INSTRUCTIONS TO FOLLOW >> Transcribe the records below. Leave nothing out and change nothing.

PROVIDED RECORDS >>
▼

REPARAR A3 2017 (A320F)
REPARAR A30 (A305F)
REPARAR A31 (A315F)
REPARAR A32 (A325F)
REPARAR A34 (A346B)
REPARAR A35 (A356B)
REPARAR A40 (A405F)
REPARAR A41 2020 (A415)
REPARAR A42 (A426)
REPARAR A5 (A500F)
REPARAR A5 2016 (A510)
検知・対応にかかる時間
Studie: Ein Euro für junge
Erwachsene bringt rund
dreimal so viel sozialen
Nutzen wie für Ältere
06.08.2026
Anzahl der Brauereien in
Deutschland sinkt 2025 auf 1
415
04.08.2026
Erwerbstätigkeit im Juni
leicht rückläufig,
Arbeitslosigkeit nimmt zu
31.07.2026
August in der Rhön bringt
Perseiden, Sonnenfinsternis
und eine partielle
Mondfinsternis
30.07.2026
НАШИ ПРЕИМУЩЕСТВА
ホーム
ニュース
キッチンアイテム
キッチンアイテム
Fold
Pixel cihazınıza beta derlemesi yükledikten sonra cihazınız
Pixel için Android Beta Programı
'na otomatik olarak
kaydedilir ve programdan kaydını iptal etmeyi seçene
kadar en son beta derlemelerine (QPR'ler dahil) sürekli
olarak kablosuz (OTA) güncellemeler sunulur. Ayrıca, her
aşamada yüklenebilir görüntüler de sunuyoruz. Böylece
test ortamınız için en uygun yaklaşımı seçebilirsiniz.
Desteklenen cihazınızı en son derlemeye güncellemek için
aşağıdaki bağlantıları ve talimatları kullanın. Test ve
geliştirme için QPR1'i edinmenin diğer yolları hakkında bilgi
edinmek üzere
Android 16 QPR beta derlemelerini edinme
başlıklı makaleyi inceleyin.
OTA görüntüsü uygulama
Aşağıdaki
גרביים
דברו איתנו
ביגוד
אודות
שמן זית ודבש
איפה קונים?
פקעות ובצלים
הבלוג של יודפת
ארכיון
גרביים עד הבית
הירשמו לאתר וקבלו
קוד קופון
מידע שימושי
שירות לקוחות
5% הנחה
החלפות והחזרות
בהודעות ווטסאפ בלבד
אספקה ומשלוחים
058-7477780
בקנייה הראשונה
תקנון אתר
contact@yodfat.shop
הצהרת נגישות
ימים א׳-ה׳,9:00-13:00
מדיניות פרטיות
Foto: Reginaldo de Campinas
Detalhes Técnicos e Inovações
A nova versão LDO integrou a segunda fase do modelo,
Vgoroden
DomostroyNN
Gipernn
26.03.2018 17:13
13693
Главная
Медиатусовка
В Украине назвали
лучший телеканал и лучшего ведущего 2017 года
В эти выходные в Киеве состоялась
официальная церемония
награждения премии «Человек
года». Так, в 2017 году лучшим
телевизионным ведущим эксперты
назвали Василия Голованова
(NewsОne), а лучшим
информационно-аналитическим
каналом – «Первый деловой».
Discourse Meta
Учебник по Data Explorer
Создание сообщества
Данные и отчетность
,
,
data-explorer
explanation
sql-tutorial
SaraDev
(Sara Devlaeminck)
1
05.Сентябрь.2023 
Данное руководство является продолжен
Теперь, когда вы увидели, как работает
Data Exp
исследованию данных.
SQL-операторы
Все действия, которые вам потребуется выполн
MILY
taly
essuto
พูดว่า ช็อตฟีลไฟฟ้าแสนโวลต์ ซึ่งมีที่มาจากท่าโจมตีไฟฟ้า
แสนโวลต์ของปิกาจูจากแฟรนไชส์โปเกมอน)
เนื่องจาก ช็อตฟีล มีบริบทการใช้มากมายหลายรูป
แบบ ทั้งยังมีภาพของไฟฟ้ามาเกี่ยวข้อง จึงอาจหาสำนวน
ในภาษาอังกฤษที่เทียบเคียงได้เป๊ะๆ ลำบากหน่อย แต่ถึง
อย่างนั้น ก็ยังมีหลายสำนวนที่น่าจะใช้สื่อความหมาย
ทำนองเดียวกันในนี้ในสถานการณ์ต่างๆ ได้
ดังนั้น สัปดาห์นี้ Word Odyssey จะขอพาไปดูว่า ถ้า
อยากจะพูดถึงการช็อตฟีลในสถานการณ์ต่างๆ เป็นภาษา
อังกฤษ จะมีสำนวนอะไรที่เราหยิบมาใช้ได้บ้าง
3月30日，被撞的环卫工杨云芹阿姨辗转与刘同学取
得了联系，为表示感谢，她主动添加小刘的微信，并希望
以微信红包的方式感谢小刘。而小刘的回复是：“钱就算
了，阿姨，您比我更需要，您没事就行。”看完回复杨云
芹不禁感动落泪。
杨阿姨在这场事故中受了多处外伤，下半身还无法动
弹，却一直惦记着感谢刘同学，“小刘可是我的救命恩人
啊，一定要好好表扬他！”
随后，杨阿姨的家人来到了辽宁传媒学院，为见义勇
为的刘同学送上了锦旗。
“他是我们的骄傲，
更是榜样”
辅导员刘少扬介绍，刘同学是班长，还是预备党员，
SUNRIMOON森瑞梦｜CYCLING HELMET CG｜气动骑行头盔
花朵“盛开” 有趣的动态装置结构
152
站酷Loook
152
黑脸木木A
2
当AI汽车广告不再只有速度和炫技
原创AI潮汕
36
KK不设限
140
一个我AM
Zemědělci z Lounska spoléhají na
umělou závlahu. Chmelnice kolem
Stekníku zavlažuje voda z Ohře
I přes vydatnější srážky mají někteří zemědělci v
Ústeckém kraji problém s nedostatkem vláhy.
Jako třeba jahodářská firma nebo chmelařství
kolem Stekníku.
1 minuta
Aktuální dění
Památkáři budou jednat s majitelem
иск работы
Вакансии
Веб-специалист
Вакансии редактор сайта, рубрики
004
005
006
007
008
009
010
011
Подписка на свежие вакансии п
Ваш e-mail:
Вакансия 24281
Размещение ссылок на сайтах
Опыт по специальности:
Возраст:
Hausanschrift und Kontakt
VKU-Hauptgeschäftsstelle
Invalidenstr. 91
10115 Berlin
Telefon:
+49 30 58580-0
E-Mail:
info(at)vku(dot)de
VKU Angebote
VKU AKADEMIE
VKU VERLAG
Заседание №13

▲

YOUR SOLUTION >>
REPARAR A3 2017 (A320F)
REPARAR A30 (A305F)
REPARAR A31 (A315F)
REPARAR A32 (A325F)
REPARAR A34 (A346B)
REPARAR A35 (A356B)
REPARAR A40 (A405F)
REPARAR A41 2020 (A415)
REPARAR A42 (A426)
REPARAR A5 (A500F)
REPARAR A5 2016 (A510)
検知・対応にかかる時間
Studie: Ein Euro für junge
Erwachsene bringt rund
dreimal so viel sozialen
Nutzen wie für Ältere
06.08.2026
Anzahl der Brauereien in
Deutschland sinkt 2025 auf 1
415
04.08.2026
Erwerbstätigkeit im Juni
leicht rückläufig,
Arbeitslosigkeit nimmt zu
31.07.2026
August in der Rhön bringt
Perseiden, Sonnenfinsternis
und eine partielle
Mondfinsternis
30.07.2026
НАШИ ПРЕИМУЩЕСТВА
ホーム
ニュース
キッチンアイテム
キッチンアイテム
Fold
Pixel cihazınıza beta derlemesi yükledikten sonra cihazınız
Pixel için Android Beta Programı
'na otomatik olarak
kaydedilir ve programdan kaydını iptal etmeyi seçene
kadar en son beta derlemelerine (QPR'ler dahil) sürekli
olarak kablosuz (OTA) güncellemeler sunulur. Ayrıca, her
aşamada yüklenebilir görüntüler de sunuyoruz. Böylece
test ortamınız için en uygun yaklaşımı seçebilirsiniz.
Desteklenen cihazınızı en son derlemeye güncellemek için
aşağıdaki bağlantıları ve talimatları kullanın. Test ve
geliştirme için QPR1'i edinmenin diğer yolları hakkında bilgi
edinmek üzere
Android 16 QPR beta derlemelerini edinme
başlıklı makaleyi inceleyin.
OTA görüntüsü uygulama
Aşağıdaki
גרביים
דברו איתנו
ביגוד
אודות
שמן זית ודבש
איפה קונים?
פקעות ובצלים
הבלוג של יודפת
ארכיון
גרביים עד הבית
הירשמו לאתר וקבלו
קוד קופון
מידע שימושי
שירות לקוחות
5% הנחה
החלפות והחזרות
בהודעות ווטסאפ בלבד
אספקה ומשלוחים
058-7477780
בקנייה הראשונה
תקנון אתר
contact@yodfat.shop
הצהרת נגישות
ימים א׳-ה׳,9:00-13:00
מדיניות פרטיות
Foto: Reginaldo de Campinas
Detalhes Técnicos e Inovações
A nova versão LDO integrou a segunda fase do modelo,
Vgoroden
DomostroyNN
Gipernn
26.03.2018 17:13
13693
Главная
Медиатусовка
В Украине назвали
лучший телеканал и лучшего ведущего 2017 года
В эти выходные в Киеве состоялась
официальная церемония
награждения премии «Человек
года». Так, в 2017 году лучшим
телевизионным ведущим эксперты
назвали Василия Голованова
(NewsОne), а лучшим
информационно-аналитическим
каналом – «Первый деловой».
Discourse Meta
Учебник по Data Explorer
Создание сообщества
Данные и отчетность
,
,
data-explorer
explanation
sql-tutorial
SaraDev
(Sara Devlaeminck)
1
05.Сентябрь.2023 
Данное руководство является продолжен
Теперь, когда вы увидели, как работает
Data Exp
исследованию данных.
SQL-операторы
Все действия, которые вам потребуется выполн
MILY
taly
essuto
พูดว่า ช็อตฟีลไฟฟ้าแสนโวลต์ ซึ่งมีที่มาจากท่าโจมตีไฟฟ้า
แสนโวลต์ของปิกาจูจากแฟรนไชส์โปเกมอน)
เนื่องจาก ช็อตฟีล มีบริบทการใช้มากมายหลายรูป
แบบ ทั้งยังมีภาพของไฟฟ้ามาเกี่ยวข้อง จึงอาจหาสำนวน
ในภาษาอังกฤษที่เทียบเคียงได้เป๊ะๆ ลำบากหน่อย แต่ถึง
อย่างนั้น ก็ยังมีหลายสำนวนที่น่าจะใช้สื่อความหมาย
ทำนองเดียวกันในนี้ในสถานการณ์ต่างๆ ได้
ดังนั้น สัปดาห์นี้ Word Odyssey จะขอพาไปดูว่า ถ้า
อยากจะพูดถึงการช็อตฟีลในสถานการณ์ต่างๆ เป็นภาษา
อังกฤษ จะมีสำนวนอะไรที่เราหยิบมาใช้ได้บ้าง
3月30日，被撞的环卫工杨云芹阿姨辗转与刘同学取
得了联系，为表示感谢，她主动添加小刘的微信，并希望
以微信红包的方式感谢小刘。而小刘的回复是：“钱就算
了，阿姨，您比我更需要，您没事就行。”看完回复杨云
芹不禁感动落泪。
杨阿姨在这场事故中受了多处外伤，下半身还无法动
弹，却一直惦记着感谢刘同学，“小刘可是我的救命恩人
啊，一定要好好表扬他！”
随后，杨阿姨的家人来到了辽宁传媒学院，为见义勇
为的刘同学送上了锦旗。
“他是我们的骄傲，
更是榜样”
辅导员刘少扬介绍，刘同学是班长，还是预备党员，
SUNRIMOON森瑞梦｜CYCLING HELMET CG｜气动骑行头盔
花朵“盛开” 有趣的动态装置结构
152
站酷Loook
152
黑脸木木A
2
当AI汽车广告不再只有速度和炫技
原创AI潮汕
36
KK不设限
140
一个我AM
Zemědělci z Lounska spoléhají na
umělou závlahu. Chmelnice kolem
Stekníku zavlažuje voda z Ohře
I přes vydatnější srážky mají někteří zemědělci v
Ústeckém kraji problém s nedostatkem vláhy.
Jako třeba jahodářská firma nebo chmelařství
kolem Stekníku.
1 minuta
Aktuální dění
Památkáři budou jednat s majitelem
иск работы
Вакансии
Веб-специалист
Вакансии редактор сайта, рубрики
004
005
006
007
008
009
010
011
Подписка на свежие вакансии п
Ваш e-mail:
Вакансия 24281
Размещение ссылок на сайтах
Опыт по специальности:
Возраст:
Hausanschrift und Kontakt
VKU-Hauptgeschäftsstelle
Invalidenstr. 91
10115 Berlin
Telefon:
+49 30 58580-0
E-Mail:
info(at)vku(dot)de
VKU Angebote
VKU AKADEMIE
VKU VERLAG
Заседание №13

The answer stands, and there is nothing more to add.